--- RECORD EXCERPTS Enclosed Below ---

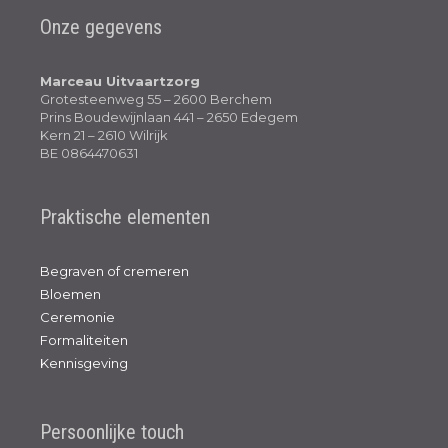
Onze gegevens
Marceau Uitvaartzorg
Grotesteenweg 55 – 2600 Berchem
Prins Boudewijnlaan 441 – 2650 Edegem
Kern 21 – 2610 Wilrijk
BE 0864470631
Praktische elementen
Begraven of cremeren
Bloemen
Ceremonie
Formaliteiten
Kennisgeving
Persoonlijke touch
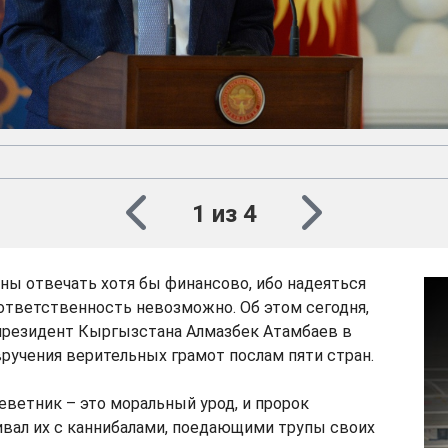
1 из 4
ны отвечать хотя бы финансово, ибо надеяться
ответственность невозможно. Об этом сегодня,
 президент Кыргызстана Алмазбек Атамбаев в
ручения верительных грамот послам пяти стран.
леветник – это моральный урод, и пророк
вал их с каннибалами, поедающими трупы своих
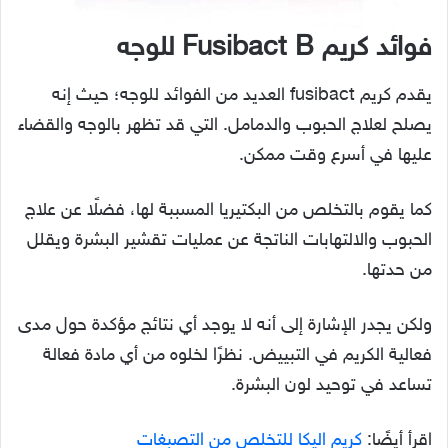
فوائد كريم Fus
bact B للوجه
i
يقدم كريم fusibact العديد من الفوائد للوجه؛ حيث إنه
يصلح لعلاج الحبوب والدمامل. التي قد تظهر بالوجه والقضاء
عليها في أسرع وقت ممكن.
كما يقوم بالتخلص من البكتيريا المسببة لها، فضلًا عن علاج
الحبوب والالتهابات الناتجة عن عمليات تقشير البشرة ويقلل
من حدتها.
ولكن يجدر الإشارة إلى أنه لا يوجد أي نتائج مؤكدة حول مدى
فعالية الكريم في التبييض. نظرًا لخلوه من أي مادة فعالة
تساعد في توحيد لون البشرة.
اقرأ أيضًا:
كريم اليكا للتخلص من التصبغات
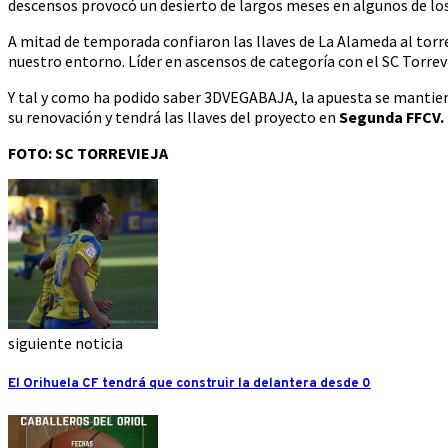
descensos provocó un desierto de largos meses en algunos de los
A mitad de temporada confiaron las llaves de La Alameda al torr
nuestro entorno. Líder en ascensos de categoría con el SC Torrev
Y tal y como ha podido saber 3DVEGABAJA, la apuesta se mantien
su renovación y tendrá las llaves del proyecto en
Segunda FFCV.
FOTO: SC TORREVIEJA
siguiente noticia
El Orihuela CF tendrá que construir la delantera desde 0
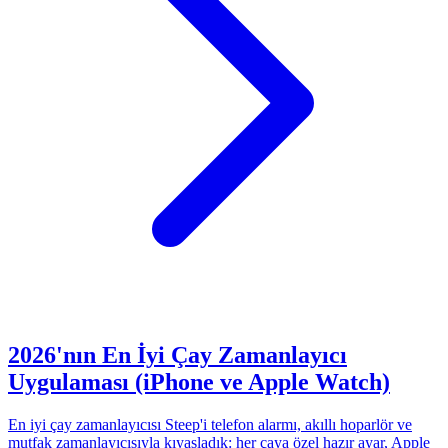
2026'nın En İyi Çay Zamanlayıcı
Uygulaması (iPhone ve Apple Watch)
En iyi çay zamanlayıcısı Steep'i telefon alarmı, akıllı hoparlör ve
mutfak zamanlayıcısıyla kıyasladık: her çaya özel hazır ayar, Apple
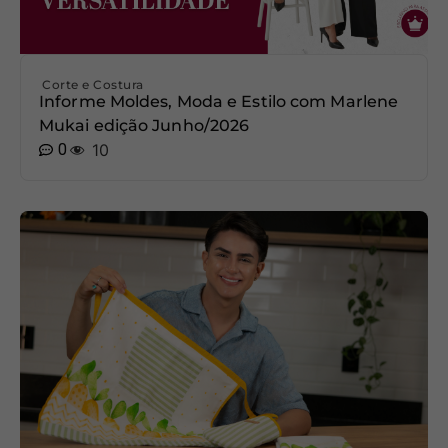
Corte e Costura
Informe Moldes, Moda e Estilo com Marlene
Mukai edição Junho/2026
0
10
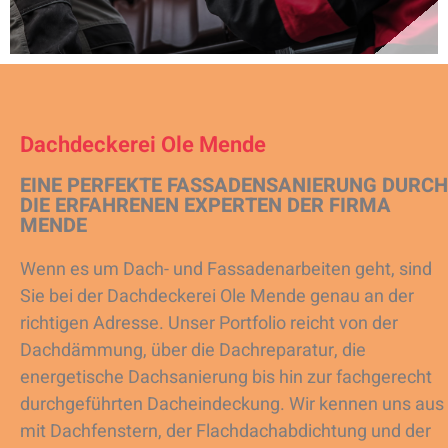
Dachdeckerei Ole Mende
EINE PERFEKTE FASSADENSANIERUNG DURCH
DIE ERFAHRENEN EXPERTEN DER FIRMA
MENDE
Wenn es um Dach- und Fassadenarbeiten geht, sind
Sie bei der Dachdeckerei Ole Mende genau an der
richtigen Adresse. Unser Portfolio reicht von der
Dachdämmung, über die Dachreparatur, die
energetische Dachsanierung bis hin zur fachgerecht
durchgeführten Dacheindeckung. Wir kennen uns aus
mit Dachfenstern, der Flachdachabdichtung und der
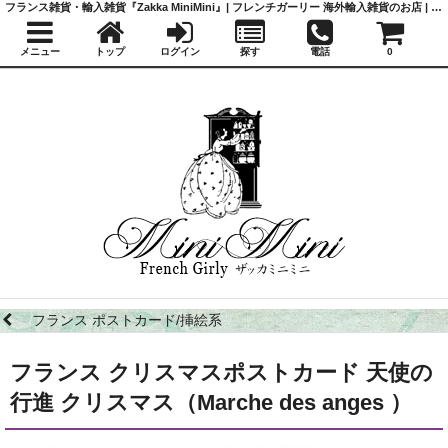
フランス雑貨・輸入雑貨『Zakka MiniMini』| フレンチガーリー 海外輸入雑貨のお店 | かわいい雑貨 | 蚤の市 | アンティーク
メニュー
トップ
ログイン
探す
電話
0
フランス ポストカード/挿絵系
フランス クリスマスポストカード 天使の
行進 クリスマス（Marche des anges ）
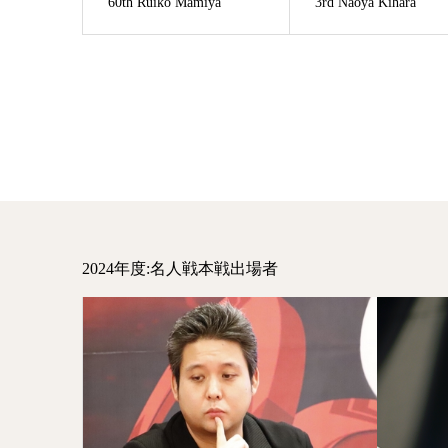
60th Ruiko Mamiya
3rd Naoya Kihara
2024年度:名人戦本戦出場者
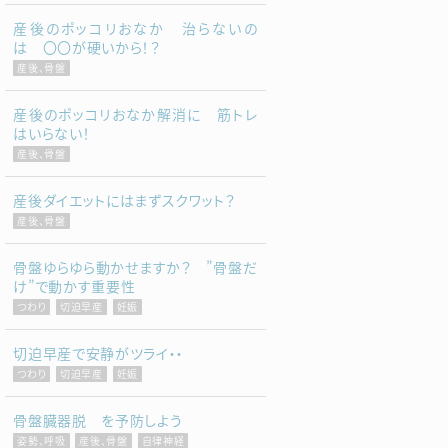
産後のポッコリおなか 治らないの
は 〇〇が硬いから！？
産後、骨盤
産後のポッコリおなか解消に 筋トレ
はいらない！
産後、骨盤
産後ダイエットにはまずスクワット？
産後、骨盤
骨盤ゆらゆら動かせますか？ ”骨盤だ
け”で動かす重要性
つわり
切迫早産
妊娠
切迫早産で安静がツライ・・
つわり
切迫早産
妊娠
骨盤臓器脱 を予防しよう
姿勢、呼吸
産後、骨盤
自律神経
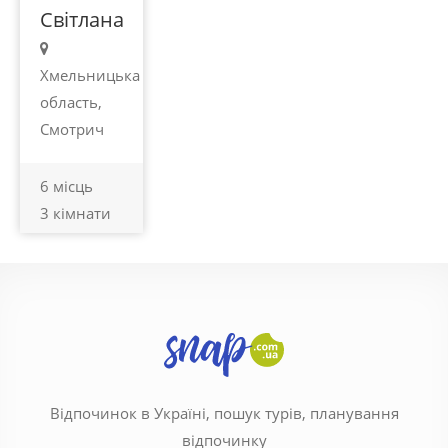
Світлана
Хмельницька
область,
Смотрич
6 місць
3 кімнати
Відпочинок в Україні, пошук турів, планування
відпочинку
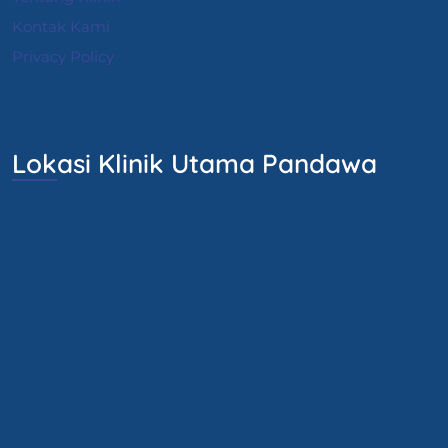
Kontak Kami
Privacy Policy
Lokasi Klinik Utama Pandawa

--- End of Enclosed RECORD EXCERPTS ---

- [TRY IT] Update the rows above so that every "Dachdeckerei Ole Mende" reads "Dachdeckerei Mende" and nothing else changes. Leave the pictures out of your answer.

- [WRITTEN SOLUTION]
Onze gegevens
Marceau Uitvaartzorg
Grotesteenweg 55 – 2600 Berchem
Prins Boudewijnlaan 441 – 2650 Edegem
Kern 21 – 2610 Wilrijk
BE 0864470631
Praktische elementen
Begraven of cremeren
Bloemen
Ceremonie
Formaliteiten
Kennisgeving
Persoonlijke touch
1 из 4
ны отвечать хотя бы финансово, ибо надеяться
ответственность невозможно. Об этом сегодня,
 президент Кыргызстана Алмазбек Атамбаев в
ручения верительных грамот послам пяти стран.
леветник – это моральный урод, и пророк
вал их с каннибалами, поедающими трупы своих
فوائد كريم Fus
bact B للوجه
i
يقدم كريم fusibact العديد من الفوائد للوجه؛ حيث إنه
يصلح لعلاج الحبوب والدمامل. التي قد تظهر بالوجه والقضاء
عليها في أسرع وقت ممكن.
كما يقوم بالتخلص من البكتيريا المسببة لها، فضلًا عن علاج
الحبوب والالتهابات الناتجة عن عمليات تقشير البشرة ويقلل
من حدتها.
ولكن يجدر الإشارة إلى أنه لا يوجد أي نتائج مؤكدة حول مدى
فعالية الكريم في التبييض. نظرًا لخلوه من أي مادة فعالة
تساعد في توحيد لون البشرة.
اقرأ أيضًا:
كريم اليكا للتخلص من التصبغات
descensos provocó un desierto de largos meses en algunos de los
A mitad de temporada confiaron las llaves de La Alameda al torr
nuestro entorno. Líder en ascensos de categoría con el SC Torrev
Y tal y como ha podido saber 3DVEGABAJA, la apuesta se mantien
su renovación y tendrá las llaves del proyecto en
Segunda FFCV.
FOTO: SC TORREVIEJA
siguiente noticia
El Orihuela CF tendrá que construir la delantera desde 0
2026'nın En İyi Çay Zamanlayıcı
Uygulaması (iPhone ve Apple Watch)
En iyi çay zamanlayıcısı Steep'i telefon alarmı, akıllı hoparlör ve
mutfak zamanlayıcısıyla kıyasladık: her çaya özel hazır ayar, Apple
Corte e Costura
Informe Moldes, Moda e Estilo com Marlene
Mukai edição Junho/2026
0
10
Dachdeckerei Mende
EINE PERFEKTE FASSADENSANIERUNG DURCH
DIE ERFAHRENEN EXPERTEN DER FIRMA
MENDE
Wenn es um Dach- und Fassadenarbeiten geht, sind
Sie bei der Dachdeckerei Mende genau an der
richtigen Adresse. Unser Portfolio reicht von der
Dachdämmung, über die Dachreparatur, die
energetische Dachsanierung bis hin zur fachgerecht
durchgeführten Dacheindeckung. Wir kennen uns aus
mit Dachfenstern, der Flachdachabdichtung und der
フランス雑貨・輸入雑貨『Zakka MiniMini』| フレンチガーリー 海外輸入雑貨のお店 | かわいい雑貨 | 蚤の市 | アンティーク
メニュー
トップ
ログイン
探す
電話
0
フランス ポストカード/挿絵系
フランス クリスマスポストカード 天使の
行進 クリスマス（Marche des anges ）
60th Ruiko Mamiya
3rd Naoya Kihara
2024年度:名人戦本戦出場者
産後のポッコリおなか 治らないの
は 〇〇が硬いから！？
産後、骨盤
産後のポッコリおなか解消に 筋トレ
はいらない！
産後、骨盤
産後ダイエットにはまずスクワット？
産後、骨盤
骨盤ゆらゆら動かせますか？ ”骨盤だ
け”で動かす重要性
つわり
切迫早産
妊娠
切迫早産で安静がツライ・・
つわり
切迫早産
妊娠
骨盤臓器脱 を予防しよう
姿勢、呼吸
産後、骨盤
自律神経
Світлана
Хмельницька
область,
Смотрич
6 місць
3 кімнати
Відпочинок в Україні, пошук турів, планування
відпочинку
Kontak Kami
Privacy Policy
Lokasi Klinik Utama Pandawa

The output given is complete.